Dr. Kasik established a large practice and began each workday at 8 a.m. In the afternoon he visited hospitals and worked evenings from 6 p.m. to 10 p.m. He took off Wednesdays and worked every third weekend.

"On Wednesdays, he visited the nursing homes and the shut-ins," said Dr. Michael Hyle, an Overlea physician who practices internal medicine. "He was a quick wit and a jolly guy and a wonderful man."

Dr. Kasik had been the company physician at the Domino Sugars plant in Locust Point. He also treated the Jesuits at Loyola Blakefield and priests and nuns in St. Ursula parish.

"My father was like Marcus Welby. He was a humble guy, and his patients loved him," said another daughter, Peggy K. Forrester. "He treated three or four generations in the same family."

A former chairman of the Baltimore County Medical Society, he was also a deputy Baltimore County medical examiner and was called to unattended deaths, crime scenes and accidents.

"All up and down the Harford Road, people spoke to me of how he engendered confidence," said the Rev. Michael Roach, pastor of St. Bartholomew's Roman Catholic Church in Carroll County. "Many affectionately called him Uncle Frank."

Dr. Frank H. Morris, a cardiologist, recalled Dr. Kasik.

"He was a caring physician and a kind man who grew up in a different era of medical practice. It was a time when medicine was practiced at the bedside," said Dr. Morris. "He used a stethoscope and talked to his patients before there were sophisticated tests. He [provided] quality care for his patients."

James Evans, who lives at Oak Crest Village in Parkville, said Dr. Kasik "took care of my family for years."

"Frank was a doctor who made night calls," Mr. Evans said. "He was very personable and he made his patients feel confident."

Family members said he once took golf lessons at the Country Club of Maryland.
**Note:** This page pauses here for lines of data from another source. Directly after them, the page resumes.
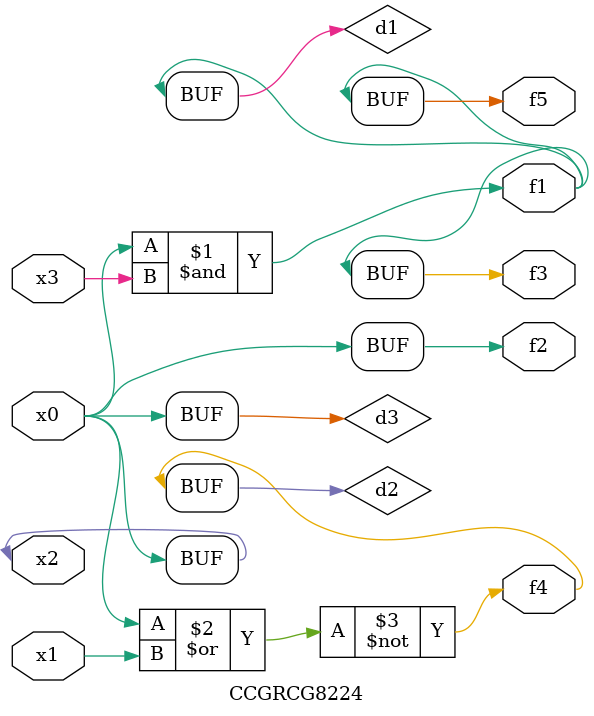
<source format=v>
module CCGRCG8224(
	input x0, x1, x2, x3,
	output f1, f2, f3, f4, f5
);

	wire d1, d2, d3;

	and (d1, x2, x3);
	nor (d2, x0, x1);
	buf (d3, x0, x2);
	assign f1 = d1;
	assign f2 = d3;
	assign f3 = d1;
	assign f4 = d2;
	assign f5 = d1;
endmodule

</source>
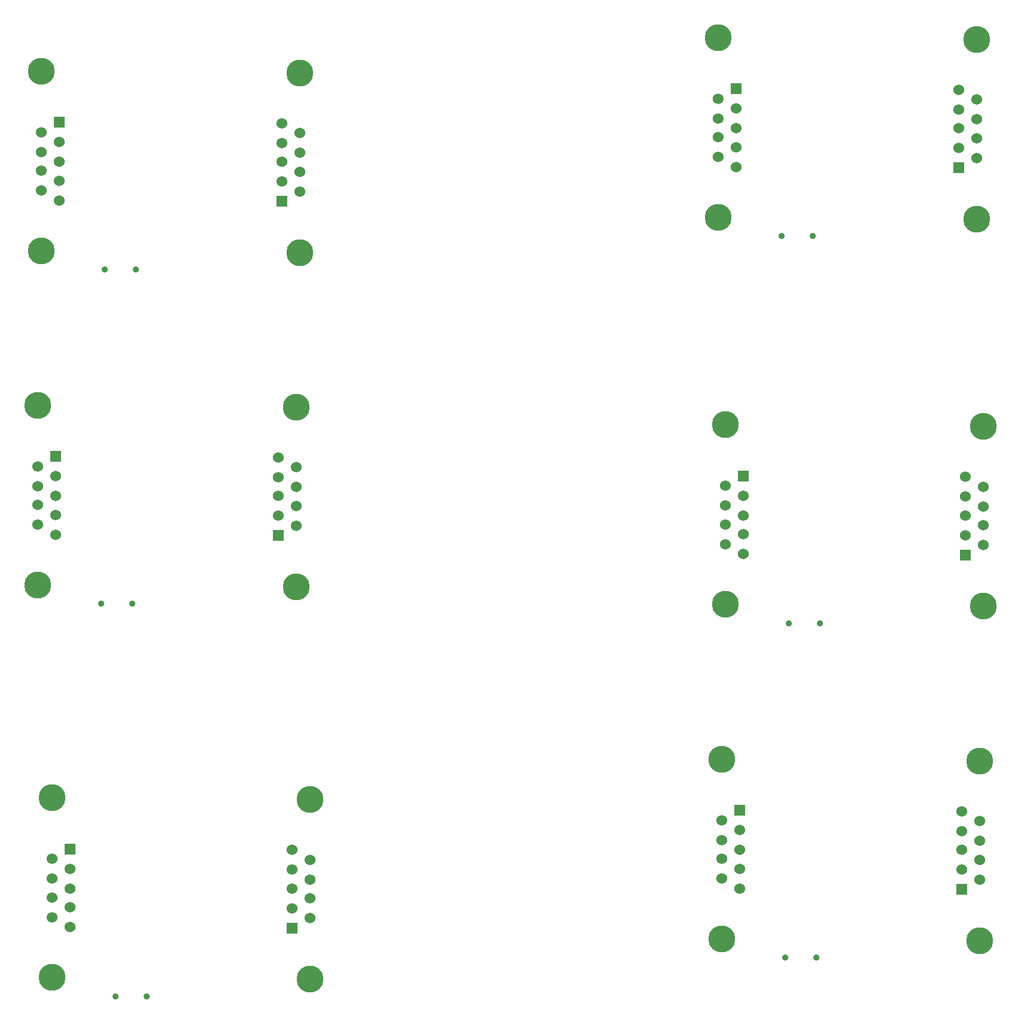
<source format=gbs>
G04 (created by PCBNEW (2013-jul-07)-stable) date śro, 3 cze 2015, 22:46:32*
%MOIN*%
G04 Gerber Fmt 3.4, Leading zero omitted, Abs format*
%FSLAX34Y34*%
G01*
G70*
G90*
G04 APERTURE LIST*
%ADD10C,0.000787402*%
%ADD11C,0.15*%
%ADD12R,0.06X0.06*%
%ADD13C,0.06*%
%ADD14C,0.0354*%
G04 APERTURE END LIST*
G54D10*
G54D11*
X47171Y-33300D03*
X47171Y-43300D03*
G54D12*
X48171Y-36150D03*
G54D13*
X48171Y-37250D03*
X48171Y-38350D03*
X48171Y-39400D03*
X48171Y-40500D03*
X47171Y-39950D03*
X47171Y-38850D03*
X47171Y-37800D03*
X47171Y-36700D03*
G54D11*
X61557Y-43400D03*
X61557Y-33400D03*
G54D12*
X60557Y-40550D03*
G54D13*
X60557Y-39450D03*
X60557Y-38350D03*
X60557Y-37300D03*
X60557Y-36200D03*
X61557Y-36750D03*
X61557Y-37850D03*
X61557Y-38900D03*
X61557Y-40000D03*
G54D14*
X50708Y-44350D03*
X52440Y-44350D03*
G54D11*
X47368Y-14698D03*
X47368Y-24698D03*
G54D12*
X48368Y-17548D03*
G54D13*
X48368Y-18648D03*
X48368Y-19748D03*
X48368Y-20798D03*
X48368Y-21898D03*
X47368Y-21348D03*
X47368Y-20248D03*
X47368Y-19198D03*
X47368Y-18098D03*
G54D11*
X61753Y-24798D03*
X61753Y-14798D03*
G54D12*
X60753Y-21948D03*
G54D13*
X60753Y-20848D03*
X60753Y-19748D03*
X60753Y-18698D03*
X60753Y-17598D03*
X61753Y-18148D03*
X61753Y-19248D03*
X61753Y-20298D03*
X61753Y-21398D03*
G54D14*
X50905Y-25747D03*
X52637Y-25747D03*
G54D11*
X47368Y-14698D03*
X47368Y-24698D03*
G54D12*
X48368Y-17548D03*
G54D13*
X48368Y-18648D03*
X48368Y-19748D03*
X48368Y-20798D03*
X48368Y-21898D03*
X47368Y-21348D03*
X47368Y-20248D03*
X47368Y-19198D03*
X47368Y-18098D03*
G54D11*
X61753Y-24798D03*
X61753Y-14798D03*
G54D12*
X60753Y-21948D03*
G54D13*
X60753Y-20848D03*
X60753Y-19748D03*
X60753Y-18698D03*
X60753Y-17598D03*
X61753Y-18148D03*
X61753Y-19248D03*
X61753Y-20298D03*
X61753Y-21398D03*
G54D14*
X50905Y-25747D03*
X52637Y-25747D03*
G54D11*
X47958Y-55150D03*
X47958Y-65150D03*
G54D12*
X48958Y-58000D03*
G54D13*
X48958Y-59100D03*
X48958Y-60200D03*
X48958Y-61250D03*
X48958Y-62350D03*
X47958Y-61800D03*
X47958Y-60700D03*
X47958Y-59650D03*
X47958Y-58550D03*
G54D11*
X62344Y-65250D03*
X62344Y-55250D03*
G54D12*
X61344Y-62400D03*
G54D13*
X61344Y-61300D03*
X61344Y-60200D03*
X61344Y-59150D03*
X61344Y-58050D03*
X62344Y-58600D03*
X62344Y-59700D03*
X62344Y-60750D03*
X62344Y-61850D03*
G54D14*
X51496Y-66200D03*
X53228Y-66200D03*
G54D11*
X85064Y-12827D03*
X85064Y-22827D03*
G54D12*
X86064Y-15677D03*
G54D13*
X86064Y-16777D03*
X86064Y-17877D03*
X86064Y-18927D03*
X86064Y-20027D03*
X85064Y-19477D03*
X85064Y-18377D03*
X85064Y-17327D03*
X85064Y-16227D03*
G54D11*
X99450Y-22927D03*
X99450Y-12927D03*
G54D12*
X98450Y-20077D03*
G54D13*
X98450Y-18977D03*
X98450Y-17877D03*
X98450Y-16827D03*
X98450Y-15727D03*
X99450Y-16277D03*
X99450Y-17377D03*
X99450Y-18427D03*
X99450Y-19527D03*
G54D14*
X88602Y-23877D03*
X90334Y-23877D03*
G54D11*
X85064Y-12827D03*
X85064Y-22827D03*
G54D12*
X86064Y-15677D03*
G54D13*
X86064Y-16777D03*
X86064Y-17877D03*
X86064Y-18927D03*
X86064Y-20027D03*
X85064Y-19477D03*
X85064Y-18377D03*
X85064Y-17327D03*
X85064Y-16227D03*
G54D11*
X99450Y-22927D03*
X99450Y-12927D03*
G54D12*
X98450Y-20077D03*
G54D13*
X98450Y-18977D03*
X98450Y-17877D03*
X98450Y-16827D03*
X98450Y-15727D03*
X99450Y-16277D03*
X99450Y-17377D03*
X99450Y-18427D03*
X99450Y-19527D03*
G54D14*
X88602Y-23877D03*
X90334Y-23877D03*
G54D11*
X47171Y-33300D03*
X47171Y-43300D03*
G54D12*
X48171Y-36150D03*
G54D13*
X48171Y-37250D03*
X48171Y-38350D03*
X48171Y-39400D03*
X48171Y-40500D03*
X47171Y-39950D03*
X47171Y-38850D03*
X47171Y-37800D03*
X47171Y-36700D03*
G54D11*
X61557Y-43400D03*
X61557Y-33400D03*
G54D12*
X60557Y-40550D03*
G54D13*
X60557Y-39450D03*
X60557Y-38350D03*
X60557Y-37300D03*
X60557Y-36200D03*
X61557Y-36750D03*
X61557Y-37850D03*
X61557Y-38900D03*
X61557Y-40000D03*
G54D14*
X50708Y-44350D03*
X52440Y-44350D03*
G54D11*
X47368Y-14698D03*
X47368Y-24698D03*
G54D12*
X48368Y-17548D03*
G54D13*
X48368Y-18648D03*
X48368Y-19748D03*
X48368Y-20798D03*
X48368Y-21898D03*
X47368Y-21348D03*
X47368Y-20248D03*
X47368Y-19198D03*
X47368Y-18098D03*
G54D11*
X61753Y-24798D03*
X61753Y-14798D03*
G54D12*
X60753Y-21948D03*
G54D13*
X60753Y-20848D03*
X60753Y-19748D03*
X60753Y-18698D03*
X60753Y-17598D03*
X61753Y-18148D03*
X61753Y-19248D03*
X61753Y-20298D03*
X61753Y-21398D03*
G54D14*
X50905Y-25747D03*
X52637Y-25747D03*
G54D11*
X47368Y-14698D03*
X47368Y-24698D03*
G54D12*
X48368Y-17548D03*
G54D13*
X48368Y-18648D03*
X48368Y-19748D03*
X48368Y-20798D03*
X48368Y-21898D03*
X47368Y-21348D03*
X47368Y-20248D03*
X47368Y-19198D03*
X47368Y-18098D03*
G54D11*
X61753Y-24798D03*
X61753Y-14798D03*
G54D12*
X60753Y-21948D03*
G54D13*
X60753Y-20848D03*
X60753Y-19748D03*
X60753Y-18698D03*
X60753Y-17598D03*
X61753Y-18148D03*
X61753Y-19248D03*
X61753Y-20298D03*
X61753Y-21398D03*
G54D14*
X50905Y-25747D03*
X52637Y-25747D03*
G54D11*
X47958Y-55150D03*
X47958Y-65150D03*
G54D12*
X48958Y-58000D03*
G54D13*
X48958Y-59100D03*
X48958Y-60200D03*
X48958Y-61250D03*
X48958Y-62350D03*
X47958Y-61800D03*
X47958Y-60700D03*
X47958Y-59650D03*
X47958Y-58550D03*
G54D11*
X62344Y-65250D03*
X62344Y-55250D03*
G54D12*
X61344Y-62400D03*
G54D13*
X61344Y-61300D03*
X61344Y-60200D03*
X61344Y-59150D03*
X61344Y-58050D03*
X62344Y-58600D03*
X62344Y-59700D03*
X62344Y-60750D03*
X62344Y-61850D03*
G54D14*
X51496Y-66200D03*
X53228Y-66200D03*
G54D11*
X85064Y-12827D03*
X85064Y-22827D03*
G54D12*
X86064Y-15677D03*
G54D13*
X86064Y-16777D03*
X86064Y-17877D03*
X86064Y-18927D03*
X86064Y-20027D03*
X85064Y-19477D03*
X85064Y-18377D03*
X85064Y-17327D03*
X85064Y-16227D03*
G54D11*
X99450Y-22927D03*
X99450Y-12927D03*
G54D12*
X98450Y-20077D03*
G54D13*
X98450Y-18977D03*
X98450Y-17877D03*
X98450Y-16827D03*
X98450Y-15727D03*
X99450Y-16277D03*
X99450Y-17377D03*
X99450Y-18427D03*
X99450Y-19527D03*
G54D14*
X88602Y-23877D03*
X90334Y-23877D03*
G54D11*
X85064Y-12827D03*
X85064Y-22827D03*
G54D12*
X86064Y-15677D03*
G54D13*
X86064Y-16777D03*
X86064Y-17877D03*
X86064Y-18927D03*
X86064Y-20027D03*
X85064Y-19477D03*
X85064Y-18377D03*
X85064Y-17327D03*
X85064Y-16227D03*
G54D11*
X99450Y-22927D03*
X99450Y-12927D03*
G54D12*
X98450Y-20077D03*
G54D13*
X98450Y-18977D03*
X98450Y-17877D03*
X98450Y-16827D03*
X98450Y-15727D03*
X99450Y-16277D03*
X99450Y-17377D03*
X99450Y-18427D03*
X99450Y-19527D03*
G54D14*
X88602Y-23877D03*
X90334Y-23877D03*
G54D11*
X47171Y-33300D03*
X47171Y-43300D03*
G54D12*
X48171Y-36150D03*
G54D13*
X48171Y-37250D03*
X48171Y-38350D03*
X48171Y-39400D03*
X48171Y-40500D03*
X47171Y-39950D03*
X47171Y-38850D03*
X47171Y-37800D03*
X47171Y-36700D03*
G54D11*
X61557Y-43400D03*
X61557Y-33400D03*
G54D12*
X60557Y-40550D03*
G54D13*
X60557Y-39450D03*
X60557Y-38350D03*
X60557Y-37300D03*
X60557Y-36200D03*
X61557Y-36750D03*
X61557Y-37850D03*
X61557Y-38900D03*
X61557Y-40000D03*
G54D14*
X50708Y-44350D03*
X52440Y-44350D03*
G54D11*
X47368Y-14698D03*
X47368Y-24698D03*
G54D12*
X48368Y-17548D03*
G54D13*
X48368Y-18648D03*
X48368Y-19748D03*
X48368Y-20798D03*
X48368Y-21898D03*
X47368Y-21348D03*
X47368Y-20248D03*
X47368Y-19198D03*
X47368Y-18098D03*
G54D11*
X61753Y-24798D03*
X61753Y-14798D03*
G54D12*
X60753Y-21948D03*
G54D13*
X60753Y-20848D03*
X60753Y-19748D03*
X60753Y-18698D03*
X60753Y-17598D03*
X61753Y-18148D03*
X61753Y-19248D03*
X61753Y-20298D03*
X61753Y-21398D03*
G54D14*
X50905Y-25747D03*
X52637Y-25747D03*
G54D11*
X47368Y-14698D03*
X47368Y-24698D03*
G54D12*
X48368Y-17548D03*
G54D13*
X48368Y-18648D03*
X48368Y-19748D03*
X48368Y-20798D03*
X48368Y-21898D03*
X47368Y-21348D03*
X47368Y-20248D03*
X47368Y-19198D03*
X47368Y-18098D03*
G54D11*
X61753Y-24798D03*
X61753Y-14798D03*
G54D12*
X60753Y-21948D03*
G54D13*
X60753Y-20848D03*
X60753Y-19748D03*
X60753Y-18698D03*
X60753Y-17598D03*
X61753Y-18148D03*
X61753Y-19248D03*
X61753Y-20298D03*
X61753Y-21398D03*
G54D14*
X50905Y-25747D03*
X52637Y-25747D03*
G54D11*
X85261Y-52985D03*
X85261Y-62985D03*
G54D12*
X86261Y-55835D03*
G54D13*
X86261Y-56935D03*
X86261Y-58035D03*
X86261Y-59085D03*
X86261Y-60185D03*
X85261Y-59635D03*
X85261Y-58535D03*
X85261Y-57485D03*
X85261Y-56385D03*
G54D11*
X99647Y-63085D03*
X99647Y-53085D03*
G54D12*
X98647Y-60235D03*
G54D13*
X98647Y-59135D03*
X98647Y-58035D03*
X98647Y-56985D03*
X98647Y-55885D03*
X99647Y-56435D03*
X99647Y-57535D03*
X99647Y-58585D03*
X99647Y-59685D03*
G54D14*
X88799Y-64035D03*
X90531Y-64035D03*
G54D11*
X85458Y-34383D03*
X85458Y-44383D03*
G54D12*
X86458Y-37233D03*
G54D13*
X86458Y-38333D03*
X86458Y-39433D03*
X86458Y-40483D03*
X86458Y-41583D03*
X85458Y-41033D03*
X85458Y-39933D03*
X85458Y-38883D03*
X85458Y-37783D03*
G54D11*
X99844Y-44483D03*
X99844Y-34483D03*
G54D12*
X98844Y-41633D03*
G54D13*
X98844Y-40533D03*
X98844Y-39433D03*
X98844Y-38383D03*
X98844Y-37283D03*
X99844Y-37833D03*
X99844Y-38933D03*
X99844Y-39983D03*
X99844Y-41083D03*
G54D14*
X88996Y-45432D03*
X90728Y-45432D03*
G54D11*
X85458Y-34383D03*
X85458Y-44383D03*
G54D12*
X86458Y-37233D03*
G54D13*
X86458Y-38333D03*
X86458Y-39433D03*
X86458Y-40483D03*
X86458Y-41583D03*
X85458Y-41033D03*
X85458Y-39933D03*
X85458Y-38883D03*
X85458Y-37783D03*
G54D11*
X99844Y-44483D03*
X99844Y-34483D03*
G54D12*
X98844Y-41633D03*
G54D13*
X98844Y-40533D03*
X98844Y-39433D03*
X98844Y-38383D03*
X98844Y-37283D03*
X99844Y-37833D03*
X99844Y-38933D03*
X99844Y-39983D03*
X99844Y-41083D03*
G54D14*
X88996Y-45432D03*
X90728Y-45432D03*
M02*

</source>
He hit a hole-in-one, and his instructor told him he needed no more instruction. Dr. Kasik gave up the game that day, family members said.

A funeral Mass will be held at 12:30 p.m. Thursday at St. Ursula's Roman Catholic Church, 8300 Harford Road, where he was a member.

In addition to his daughters, survivors include two sons, Frank T. Kasik III of Manassas, Va., and John J. Kasik of Columbia, S.C.; another daughter, Carol K. Curry of Rodgers Forge; 14 grandchildren; and 19 great-grandchildren. His wife of 51 years died in 1997.